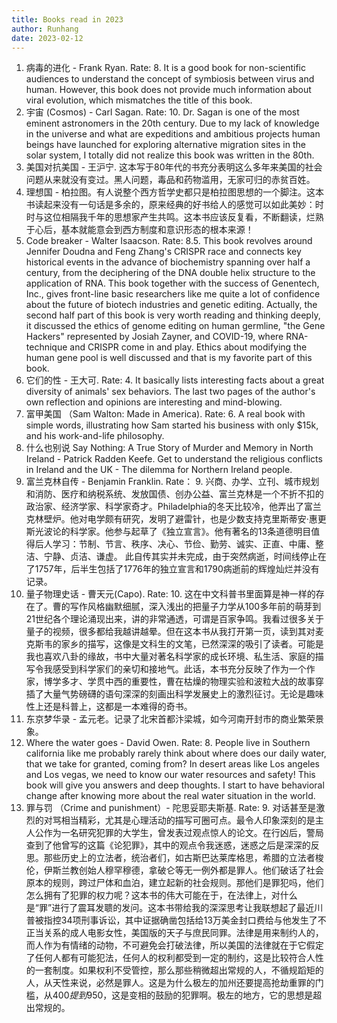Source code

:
 ```yaml
---
title: Books read in 2023
author: Runhang
date: 2023-02-12
---
```


1. 病毒的进化 - Frank Ryan. Rate: 8. It is a good book for non-scientific audiences to understand the concept of symbiosis between virus and human. However, this book does not provide much information about viral evolution, which mismatches the title of this book. 
2. 宇宙 (Cosmos) - Carl Sagan. Rate: 10. Dr. Sagan is one of the most eminent astronomers in the 20th century. Due to my lack of knowledge in the universe and what are expeditions and ambitious projects human beings have launched for exploring alternative migration sites in the solar system, I totally did not realize this book was written in the 80th. 
3. 美国对抗美国 - 王沪宁. 这本写于80年代的书充分表明这么多年来美国的社会问题从来就没有变过。黑人问题，毒品和药物滥用，无家可归的赤贫百姓。 
4. 理想国 - 柏拉图。有人说整个西方哲学史都只是柏拉图思想的一个脚注。这本书读起来没有一句话是多余的，原来经典的好书给人的感觉可以如此美妙：时时与这位相隔我千年的思想家产生共鸣。这本书应该反复看，不断翻读，烂熟于心后，基本就能意会到西方制度和意识形态的根本来源！ 
5. Code breaker - Walter Isaacson. Rate: 8.5. This book revolves around Jennifer Doudna and Feng Zhang's CRISPR race and connects key historical events in the advance of biochemistry spanning over half a century, from the deciphering of the DNA double helix structure to the application of RNA. This book together with the success of Genentech, Inc., gives front-line basic researchers like me quite a lot of confidence about the future of biotech industries and genetic editing. Actually, the second half part of this book is very worth reading and thinking deeply, it discussed the ethics of genome editing on human germline, "the Gene Hackers" represented by Josiah Zayner, and COVID-19, where RNA-technique and CRISPR come in and play. Ethics about modifying the human gene pool is well discussed and that is my favorite part of this book. 
6. 它们的性 - 王大可. Rate: 4. It basically lists interesting facts about a great diversity of animals' sex behaviors. The last two pages of the author's own reflection and opinions are interesting and mind-blowing.    
7. 富甲美国 （Sam Walton: Made in America). Rate: 6. A real book with simple words, illustrating how Sam started his business with only $15k, and his work-and-life philosophy.
8. 什么也别说 Say Nothing: A True Story of Murder and Memory in North Ireland - Patrick Radden Keefe. Get to understand the religious conflicts in Ireland and the UK - The dilemma for Northern Ireland people.
9. 富兰克林自传 - Benjamin Franklin. Rate： 9. 兴商、办学、立刊、城市规划和消防、医疗和纳税系统、发放国债、创办公益、富兰克林是一个不折不扣的政治家、经济学家、科学家奇才。Philadelphia的冬天比较冷，他弄出了富兰克林壁炉。他对电学颇有研究，发明了避雷针，也是少数支持克里斯蒂安·惠更斯光波论的科学家。他参与起草了《独立宣言》。他有著名的13条道德明目值得后人学习：节制、节言、秩序、决心、节俭、勤劳、诚实、正直、中庸、整洁、宁静、贞洁、谦虚。 此自传其实并未完成，由于突然病逝，时间线停止在了1757年，后半生包括了1776年的独立宣言和1790病逝前的辉煌灿烂并没有记录。
10. 量子物理史话 - 曹天元(Capo). Rate: 10. 这在中文科普书里面算是神一样的存在了。曹的写作风格幽默细腻，深入浅出的把量子力学从100多年前的萌芽到21世纪各个理论涌现出来，讲的非常通透，可谓是百家争鸣。我看过很多关于量子的视频，很多都给我越讲越晕。但在这本书从我打开第一页，读到其对麦克斯韦的家乡的描写，这像是文科生的文笔，已然深深的吸引了读者。可能是我也喜欢八卦的缘故，书中大量对著名科学家的成长环境、私生活、家庭的描写令我感受到科学家们的亲切和接地气。此话，本书充分反映了作为一个作家，博学多才、学贯中西的重要性，曹在枯燥的物理实验和波粒大战的故事穿插了大量气势磅礴的语句深深的刻画出科学发展史上的激烈征讨。无论是趣味性上还是科普上，这都是一本难得的奇书。
11. 东京梦华录 - 孟元老。记录了北宋首都汴梁城，如今河南开封市的商业繁荣景象。
12. Where the water goes - David Owen. Rate: 8. People live in Southern california like me probably rarely think about where does our daily water, that we take for granted, coming from? In desert areas like Los angeles and Los vegas, we need to know our water resources and safety! This book will give you answers and deep thoughts. I start to have behavioral change after knowing more about the real water situation in the world.
13. 罪与罚 （Crime and punishment）- 陀思妥耶夫斯基. Rate: 9. 对话甚至是激烈的对骂相当精彩，尤其是心理活动的描写可圈可点。最令人印象深刻的是主人公作为一名研究犯罪的大学生，曾发表过观点惊人的论文。在行凶后，警局查到了他曾写的这篇《论犯罪》，其中的观点令我迷惑，迷惑之后是深深的反思。那些历史上的立法者，统治者们，如古斯巴达莱库格思，希腊的立法者梭伦，伊斯兰教创始人穆罕穆德，拿破仑等无一例外都是罪人。他们破话了社会原本的规则，跨过尸体和血泊，建立起新的社会规则。那他们是罪犯吗，他们怎么拥有了犯罪的权力呢？这本书的伟大可能在于，在法律上，对什么是“罪”进行了震耳发聩的发问。这本书带给我的深深思考让我联想起了最近川普被指控34项刑事诉讼，其中证据确凿包括给13万美金封口费给与他发生了不正当关系的成人电影女性，美国版的天子与庶民同罪。法律是用来制约人的，而人作为有情绪的动物，不可避免会打破法律，所以美国的法律就在于它假定了任何人都有可能犯法，任何人的权利都受到一定的制约，这是比较符合人性的一套制度。如果权利不受管控，那么那些稍微超出常规的人，不循规蹈矩的人，从天性来说，必然是罪人。这是为什么极左的加州还要提高抢劫重罪的门槛，从$400提到$950，这是变相的鼓励的犯罪啊。极左的地方，它的思想是超出常规的。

____

Problem description:
Line for line, restate the data above and omit every picture.

Your solution:
Source code

:
 ```yaml
---
title: Books read in 2023
author: Runhang
date: 2023-02-12
---
```


1. 病毒的进化 - Frank Ryan. Rate: 8. It is a good book for non-scientific audiences to understand the concept of symbiosis between virus and human. However, this book does not provide much information about viral evolution, which mismatches the title of this book. 
2. 宇宙 (Cosmos) - Carl Sagan. Rate: 10. Dr. Sagan is one of the most eminent astronomers in the 20th century. Due to my lack of knowledge in the universe and what are expeditions and ambitious projects human beings have launched for exploring alternative migration sites in the solar system, I totally did not realize this book was written in the 80th. 
3. 美国对抗美国 - 王沪宁. 这本写于80年代的书充分表明这么多年来美国的社会问题从来就没有变过。黑人问题，毒品和药物滥用，无家可归的赤贫百姓。 
4. 理想国 - 柏拉图。有人说整个西方哲学史都只是柏拉图思想的一个脚注。这本书读起来没有一句话是多余的，原来经典的好书给人的感觉可以如此美妙：时时与这位相隔我千年的思想家产生共鸣。这本书应该反复看，不断翻读，烂熟于心后，基本就能意会到西方制度和意识形态的根本来源！ 
5. Code breaker - Walter Isaacson. Rate: 8.5. This book revolves around Jennifer Doudna and Feng Zhang's CRISPR race and connects key historical events in the advance of biochemistry spanning over half a century, from the deciphering of the DNA double helix structure to the application of RNA. This book together with the success of Genentech, Inc., gives front-line basic researchers like me quite a lot of confidence about the future of biotech industries and genetic editing. Actually, the second half part of this book is very worth reading and thinking deeply, it discussed the ethics of genome editing on human germline, "the Gene Hackers" represented by Josiah Zayner, and COVID-19, where RNA-technique and CRISPR come in and play. Ethics about modifying the human gene pool is well discussed and that is my favorite part of this book. 
6. 它们的性 - 王大可. Rate: 4. It basically lists interesting facts about a great diversity of animals' sex behaviors. The last two pages of the author's own reflection and opinions are interesting and mind-blowing.    
7. 富甲美国 （Sam Walton: Made in America). Rate: 6. A real book with simple words, illustrating how Sam started his business with only $15k, and his work-and-life philosophy.
8. 什么也别说 Say Nothing: A True Story of Murder and Memory in North Ireland - Patrick Radden Keefe. Get to understand the religious conflicts in Ireland and the UK - The dilemma for Northern Ireland people.
9. 富兰克林自传 - Benjamin Franklin. Rate： 9. 兴商、办学、立刊、城市规划和消防、医疗和纳税系统、发放国债、创办公益、富兰克林是一个不折不扣的政治家、经济学家、科学家奇才。Philadelphia的冬天比较冷，他弄出了富兰克林壁炉。他对电学颇有研究，发明了避雷针，也是少数支持克里斯蒂安·惠更斯光波论的科学家。他参与起草了《独立宣言》。他有著名的13条道德明目值得后人学习：节制、节言、秩序、决心、节俭、勤劳、诚实、正直、中庸、整洁、宁静、贞洁、谦虚。 此自传其实并未完成，由于突然病逝，时间线停止在了1757年，后半生包括了1776年的独立宣言和1790病逝前的辉煌灿烂并没有记录。
10. 量子物理史话 - 曹天元(Capo). Rate: 10. 这在中文科普书里面算是神一样的存在了。曹的写作风格幽默细腻，深入浅出的把量子力学从100多年前的萌芽到21世纪各个理论涌现出来，讲的非常通透，可谓是百家争鸣。我看过很多关于量子的视频，很多都给我越讲越晕。但在这本书从我打开第一页，读到其对麦克斯韦的家乡的描写，这像是文科生的文笔，已然深深的吸引了读者。可能是我也喜欢八卦的缘故，书中大量对著名科学家的成长环境、私生活、家庭的描写令我感受到科学家们的亲切和接地气。此话，本书充分反映了作为一个作家，博学多才、学贯中西的重要性，曹在枯燥的物理实验和波粒大战的故事穿插了大量气势磅礴的语句深深的刻画出科学发展史上的激烈征讨。无论是趣味性上还是科普上，这都是一本难得的奇书。
11. 东京梦华录 - 孟元老。记录了北宋首都汴梁城，如今河南开封市的商业繁荣景象。
12. Where the water goes - David Owen. Rate: 8. People live in Southern california like me probably rarely think about where does our daily water, that we take for granted, coming from? In desert areas like Los angeles and Los vegas, we need to know our water resources and safety! This book will give you answers and deep thoughts. I start to have behavioral change after knowing more about the real water situation in the world.
13. 罪与罚 （Crime and punishment）- 陀思妥耶夫斯基. Rate: 9. 对话甚至是激烈的对骂相当精彩，尤其是心理活动的描写可圈可点。最令人印象深刻的是主人公作为一名研究犯罪的大学生，曾发表过观点惊人的论文。在行凶后，警局查到了他曾写的这篇《论犯罪》，其中的观点令我迷惑，迷惑之后是深深的反思。那些历史上的立法者，统治者们，如古斯巴达莱库格思，希腊的立法者梭伦，伊斯兰教创始人穆罕穆德，拿破仑等无一例外都是罪人。他们破话了社会原本的规则，跨过尸体和血泊，建立起新的社会规则。那他们是罪犯吗，他们怎么拥有了犯罪的权力呢？这本书的伟大可能在于，在法律上，对什么是“罪”进行了震耳发聩的发问。这本书带给我的深深思考让我联想起了最近川普被指控34项刑事诉讼，其中证据确凿包括给13万美金封口费给与他发生了不正当关系的成人电影女性，美国版的天子与庶民同罪。法律是用来制约人的，而人作为有情绪的动物，不可避免会打破法律，所以美国的法律就在于它假定了任何人都有可能犯法，任何人的权利都受到一定的制约，这是比较符合人性的一套制度。如果权利不受管控，那么那些稍微超出常规的人，不循规蹈矩的人，从天性来说，必然是罪人。这是为什么极左的加州还要提高抢劫重罪的门槛，从$400提到$950，这是变相的鼓励的犯罪啊。极左的地方，它的思想是超出常规的。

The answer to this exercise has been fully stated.